Friday Query: L & R

Remember when you began wrenching your own bike? I use the singular because it was the beginning, was it not? Before 'N+1' became the dominant formula driving the cycling side of your life, and you had to learn the different ways of mountain and road, and maybe track as well. There were some mechanical consistencies between the disciplines, there always have been. I bet one of the first you learned was 'L' and 'R'. Am I right? Most of the time left and right designated components are pretty obvious - the one just will not work on the other. Though I am sure there are people who have tried, you don't put a left brake lever on the right bend of the handlebar. 

Perhaps even more significantly for us, are the 'L' and 'R' designations on our pedals. If not for reverse threading we would quickly find ourselves footloose, at least on the left side.


Moving on. I am old enough to remember those big old, headbanger floor speakers that all us kids of the 60s and 70s would have hooked up to our stereo systems. Those speakers, as well as their smaller shelf-top descendants, all had 'L' and 'R' designations. Their wires were hooked into corresponding 'L' and 'R' ports at the backs of the stereos. There was a reason for this, and it had to do with balance control. 
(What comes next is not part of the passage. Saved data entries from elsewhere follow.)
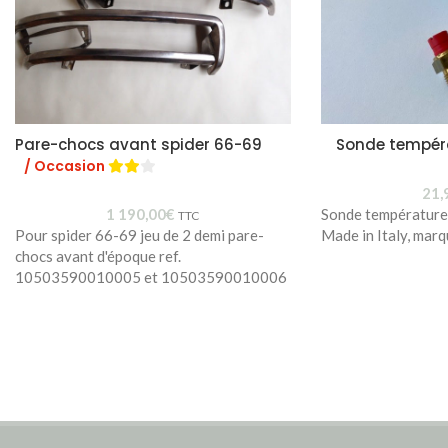
Pare-chocs avant spider 66-69
Sonde tempér
/ Occasion
21,
1 190,00
€
Sonde températur
TTC
Pour spider 66-69 jeu de 2 demi pare-
Made in Italy, mar
chocs avant d'époque ref.
10503590010005 et 10503590010006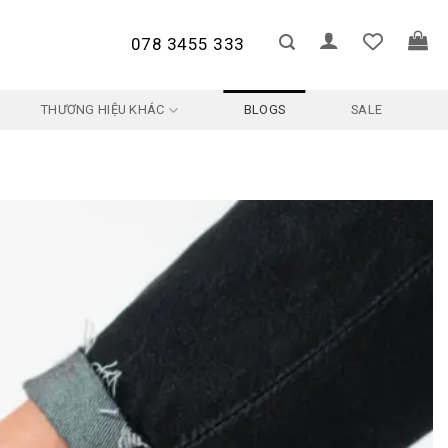
078 3455 333
THƯƠNG HIỆU KHÁC
BLOGS
SALE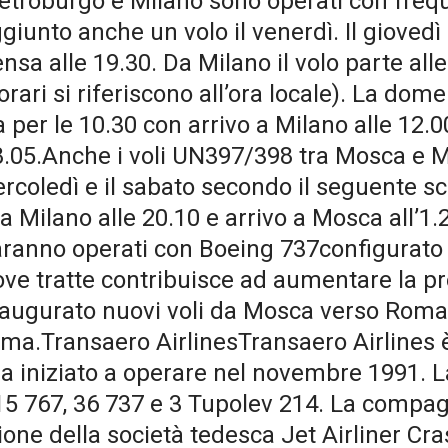
ietroburgo e Milano sono operati con frequ
unto anche un volo il venerdì. Il giovedì
nsa alle 19.30. Da Milano il volo parte alle
 orari si riferiscono all’ora locale). La dom
 per le 10.30 con arrivo a Milano alle 12.0
 18.05.Anche i voli UN397/398 tra Mosca e
ercoledì e il sabato secondo il seguente 
a Milano alle 20.10 e arrivo a Mosca all’1.
ranno operati con Boeing 737configurato c
ve tratte contribuisce ad aumentare la p
augurato nuovi voli da Mosca verso Roma e
oma.Transaero AirlinesTransaero Airlines
 iniziato a operare nel novembre 1991. La 
15 767, 36 737 e 3 Tupolev 214. La compagn
zione della società tedesca Jet Airliner C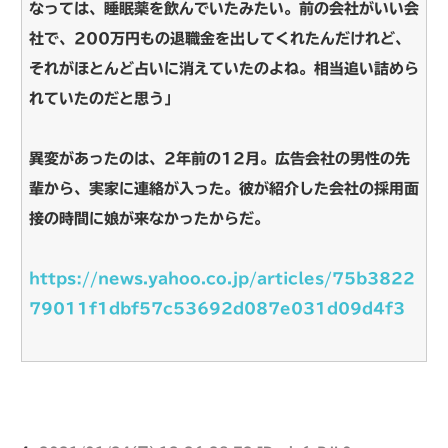
なっては、睡眠薬を飲んでいたみたい。前の会社がいい会
社で、200万円もの退職金を出してくれたんだけれど、
それがほとんど占いに消えていたのよね。相当追い詰めら
れていたのだと思う」
異変があったのは、2年前の12月。広告会社の男性の先
輩から、実家に連絡が入った。彼が紹介した会社の採用面
接の時間に娘が来なかったからだ。
https://news.yahoo.co.jp/articles/75b3822
79011f1dbf57c53692d087e031d09d4f3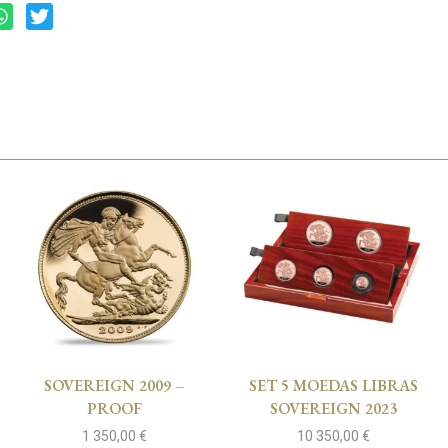
SOVEREIGN 2009 –
SET 5 MOEDAS LIBRAS
PROOF
SOVEREIGN 2023
1 350,00
€
10 350,00
€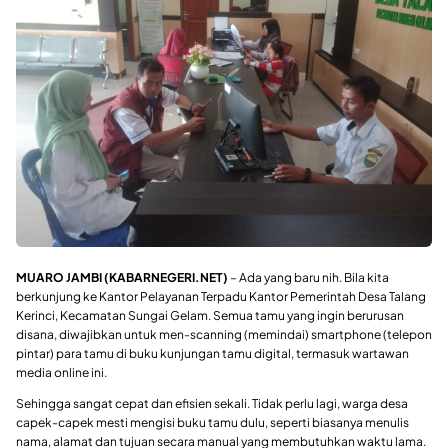
MUARO JAMBI (KABARNEGERI.NET)
– Ada yang baru nih. Bila kita
berkunjung ke Kantor Pelayanan Terpadu Kantor Pemerintah Desa Talang
Kerinci, Kecamatan Sungai Gelam. Semua tamu yang ingin berurusan
disana, diwajibkan untuk men-scanning (memindai) smartphone (telepon
pintar) para tamu di buku kunjungan tamu digital, termasuk wartawan
media online ini.
Sehingga sangat cepat dan efisien sekali. Tidak perlu lagi, warga desa
capek-capek mesti mengisi buku tamu dulu, seperti biasanya menulis
nama, alamat dan tujuan secara manual yang membutuhkan waktu lama.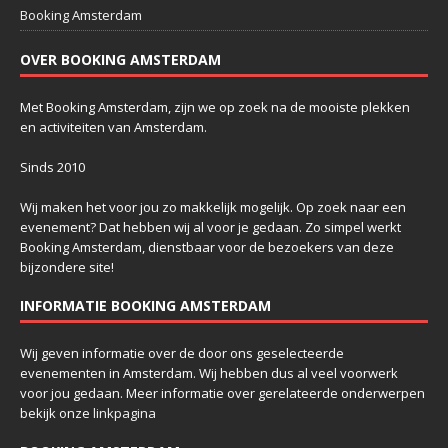
Booking Amsterdam
OVER BOOKING AMSTERDAM
Met Booking Amsterdam, zijn we op zoek na de mooiste plekken
en activiteiten van Amsterdam.
Sinds 2010
Wij maken het voor jou zo makkelijk mogelijk. Op zoek naar een
evenement? Dat hebben wij al voor je gedaan. Zo simpel werkt
Booking Amsterdam, dienstbaar voor de bezoekers van deze
bijzondere site!
INFORMATIE BOOKING AMSTERDAM
Wij geven informatie over de door ons geselecteerde
evenementen in Amsterdam. Wij hebben dus al veel voorwerk
voor jou gedaan. Meer informatie over gerelateerde onderwerpen
bekijk onze
linkpagina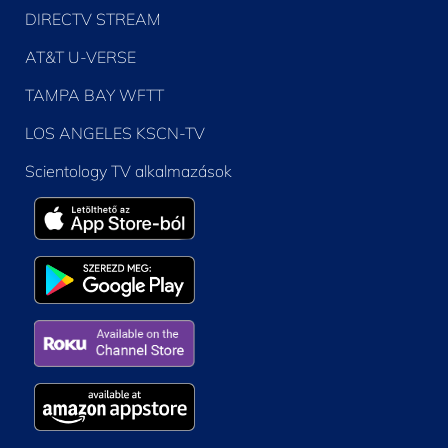
DIRECTV STREAM
AT&T U-VERSE
TAMPA BAY WFTT
LOS ANGELES KSCN-TV
Scientology TV alkalmazások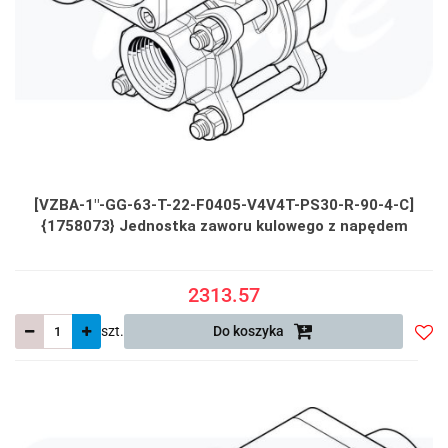
[VZBA-1"-GG-63-T-22-F0405-V4V4T-PS30-R-90-4-C]
{1758073} Jednostka zaworu kulowego z napędem
2313.57
szt.
Do koszyka
Do
prze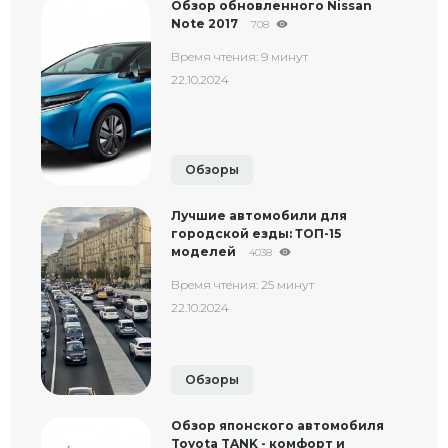
Обзор обновленного Nissan
Note 2017
708
Время чтения: 9 минут
22.10.2024
Обзоры
Лучшие автомобили для
городской езды: ТОП-15
моделей
4038
Время чтения: 25 минут
22.10.2024
Обзоры
Обзор японского автомобиля
Toyota TANK - комфорт и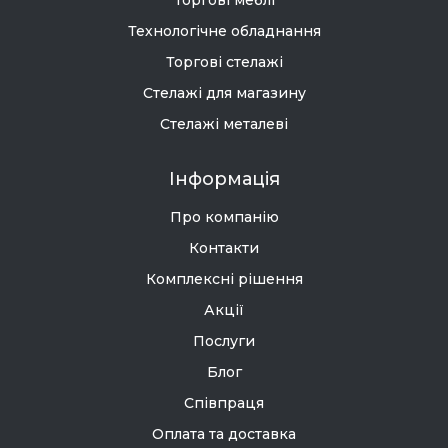
Технологічне обладнання
Торгові стелажі
Стелажі для магазину
Стелажі металеві
Інформація
Про компанію
Контакти
Комплексні рішення
Акції
Послуги
Блог
Співпраця
Оплата та доставка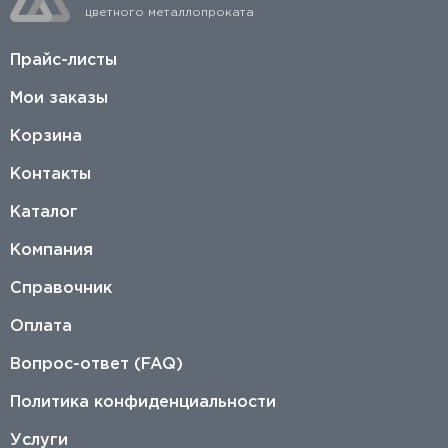
цветного металлопроката
Прайс-листы
Мои заказы
Корзина
Контакты
Каталог
Компания
Справочник
Оплата
Вопрос-ответ (FAQ)
Политика конфиденциальности
Услуги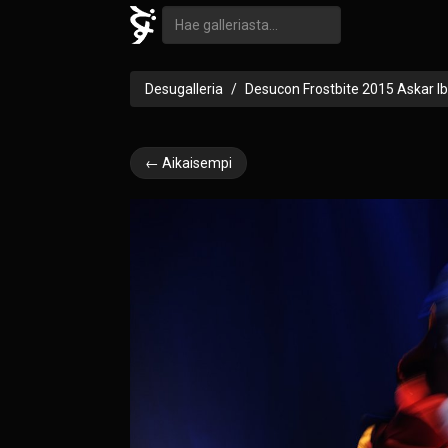
Desugalleria
Desucon Frostbite 2015 Askar I
← Aikaisempi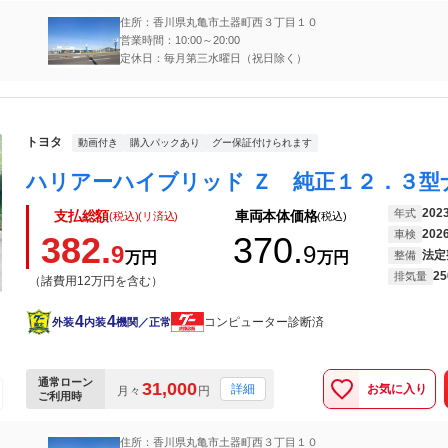
住所：香川県丸亀市土器町西３丁目１０
営業時間：10:00～20:00
定休日：毎月第三水曜日（祝日除く）
トヨタ
動画付き
購入パックあり
グー保証付けられます
202
年式
支払総額
車両本体価格
(税込)(リ済込)
(税込)
202
車検
382.
370.
9
9
法定
万円
万円
整備
25
排気量
（諸費用12万円を含む）
4
4
コンピューター診断済
外装
内装
機関／正常
通常ローン
31,000
お気に入り
詳細
月々
円
ご利用時
住所：香川県丸亀市土器町西３丁目１０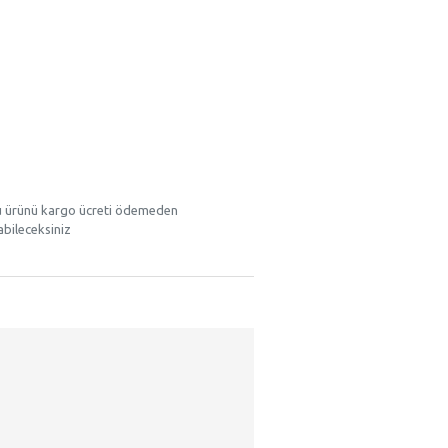
u ürünü kargo ücreti ödemeden
abileceksiniz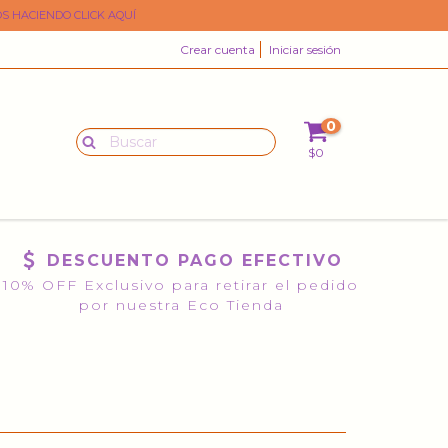
S HACIENDO CLICK AQUÍ
Crear cuenta
Iniciar sesión
0
$0
DESCUENTO PAGO EFECTIVO
10% OFF Exclusivo para retirar el pedido
por nuestra Eco Tienda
Moving on. Todays earbuds still have those l little markings for left and right. The Friday Query is, why? For a long time I made sure to check that the 'R' was only going into the right ear and, unsurprisingly, that the 'L' was only going into the left ear. It was a task born of habit. Lately things have switched, and just to rebel, I give the 'L' bud to the right ear. I have not noticed any difference. The left and right wires go into a common jack, and though that jack has the ability to separate them, the iPod it goes into does not have balance control. If you were wondering, yes these are the original earbuds that came with the iPod years ago. Maybe there are devices with left and right balance control I could plug into, or are the markings there simply because that is how it has always been done?

Ah, well. I am perhaps more a creature of habit than I would like to admit, and I suppose I will continue to take a quick glance before I put the earbuds in their proper place, whether it is necessary or not. At work, not on the bike.